Harer Britsche Majesteits speciale Commissaris.
PROCLAMATIE.
Door Zijne Excellentie Sir Theophilus Shepstone, Ridder, Kommandeur van de meest onderscheiden orden van St. Michael en St. George, Harer Majesteits speciale Commissaris voor zekere oogmerken in Zuid-Afrika.
En nademaal de Regeering buiten machte is geweest om eenig middel aan te toonen of te beramen, waardoor het land zich kan redden, en gevolgelijk de andere blanke gemeenten van Zuid-Afrika kan ontheffen van het gevaar der ijselijke gebeurtenissen, die spoedig en gewis zullen ontstaan uit de omstandigheden rondom haar, en geen redelijke hoop kunnen koesteren, dat zij bezit of onder den tegenwoordigen regeringsvorm de kans heeft om te bezitten, de middelen om zich tot een veiligen en voorspoedigen staat te verheffen.
En nademaal de dringende noodzakelijkheid mij zoodanig voorkomt om het noodig te maken ten einde den vrede en de veiligheid van het Transvaalsch grondgebied, zoowel als den vrede en de veiligheid van Harer Majesteits koloniën en van Harer Majesteits onderdanen elders te verzekeren, dat het gezegd Transvaalsch grondgebied voorloopig en in afwachting van de bekendmaking van
| |
| |
Harer Majesteits wil, worde bestuurd in Harer Majesteits naam en ten haren behoeve.
Zoo is het, dat ik uit kracht van de macht en het gezag mij verleend door Harer Majesteits Koninklijke Commissie, gedateerd te Balmoral, den vijfden dag van October 1876 en hierbij gepubliceerd, en overeenkomstig de instructiën mij daarbij en op andere wijze opgedragen, hierbij nu proclameer en bekend maak, dat van en na de publicatie hiervan het grondgebied, tot nu toe bekend als de Zuid-Afrikaansche Republiek, zooals nu begrensd en bepaald, onderworpen evenwel aan zulke plaatselijke verordeningen als naderhand mogen voorkomen en als mag goedgekeurd worden door Hare Majesteit, zal zijn en zal worden beschouwd te zijn Britsch grondgebied, en ik roep hierbij op en eisch van de inwoners van de Transvaal van elke soort en rang en al de onderdanen van Hare Majesteit in Zuid-Afrika, om kennis te nemen van deze mijne proclamatie en zich dienovereenkomstig te gedragen.

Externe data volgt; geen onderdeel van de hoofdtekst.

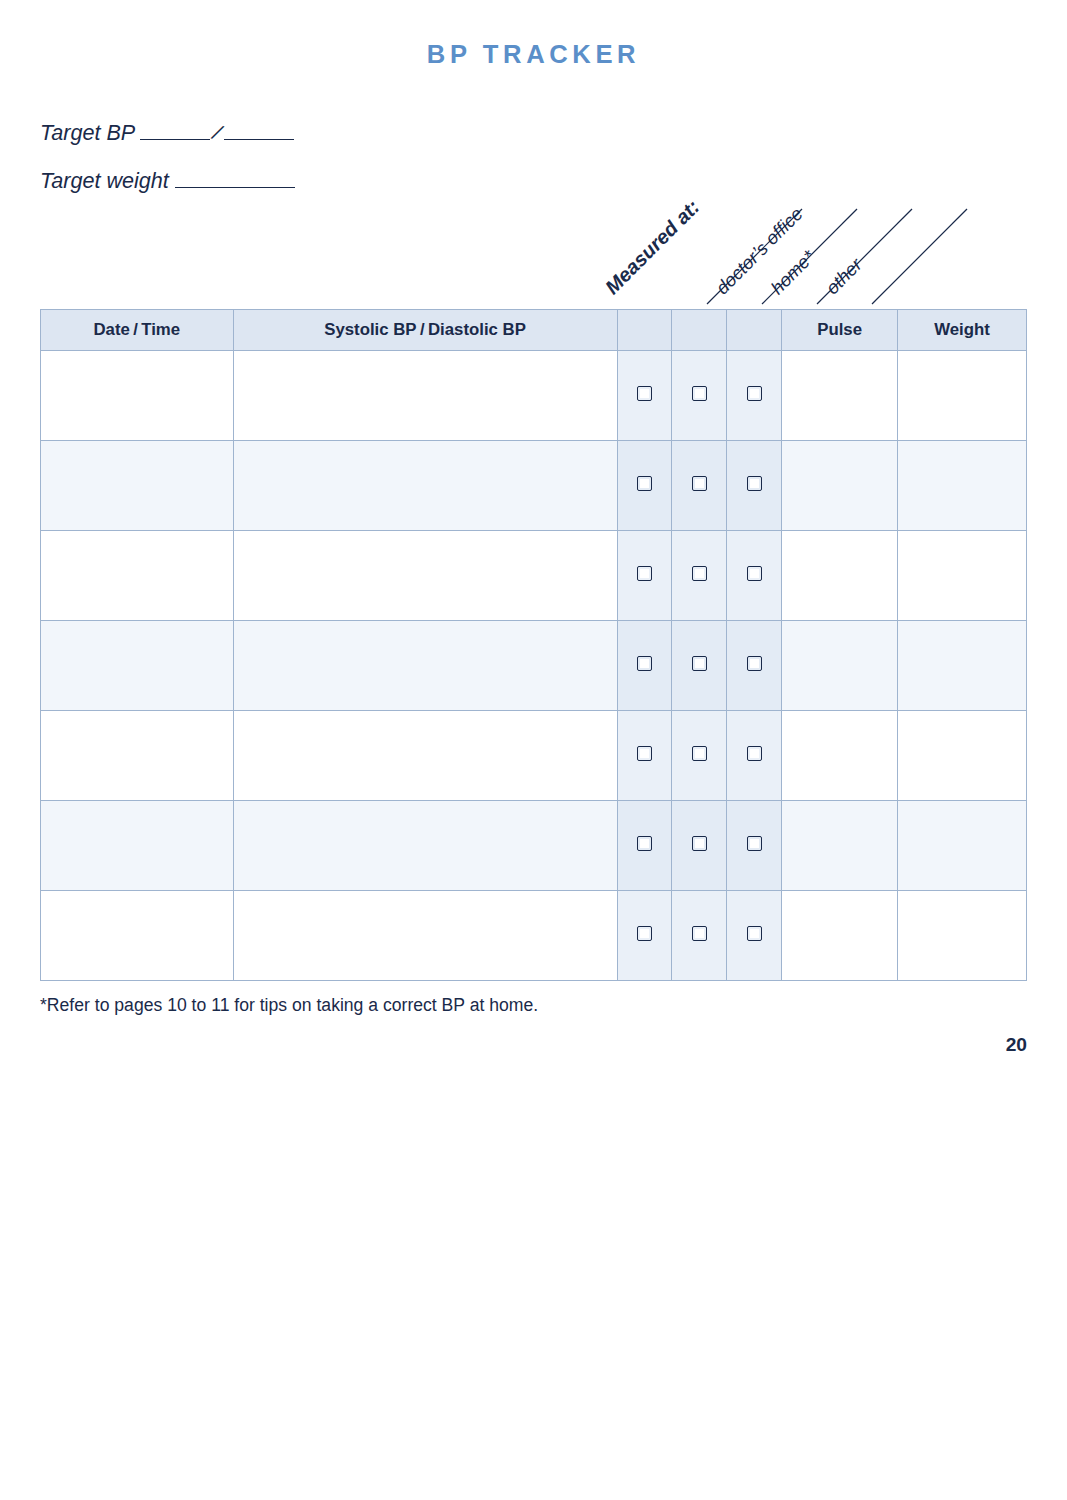BP TRACKER
Target BP /
Target weight
Measured at: doctor’s office home* other
| Date / Time | Systolic BP / Diastolic BP | | | | Pulse | Weight |
| --- | --- | --- | --- | --- | --- | --- |
*Refer to pages 10 to 11 for tips on taking a correct BP at home.
20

En ik proclameer verder en maak bekend dat de Transvaal eene afzonderlijke Regeering zal blijven met zijn eigene wetten en wetgeving, en dat het de wensch is van Hare Allergenadigste Majesteit, dat hij de volste wetgevende voorrechten zal hebben, bestaanbaar met de omstandigheden des lands en de ontwikkeling des volks. Dat schikkingen gemaakt zullen worden waarbij de Hollandsche taal praktisch evenveel de officiëele taal zal zijn als de Engelsche; alle wetten, proclamatiën en Gouvernements kennisgevingen zullen in de Hollandsche taal gepubliceerd worden. In den Wetgevenden Raad kunnen de leden, zooals zij nu doen, in beide talen spreken, en in de gerechtshoven kan hetzelfde plaats vinden, naar de verkiezing van de partijen in eene zaak.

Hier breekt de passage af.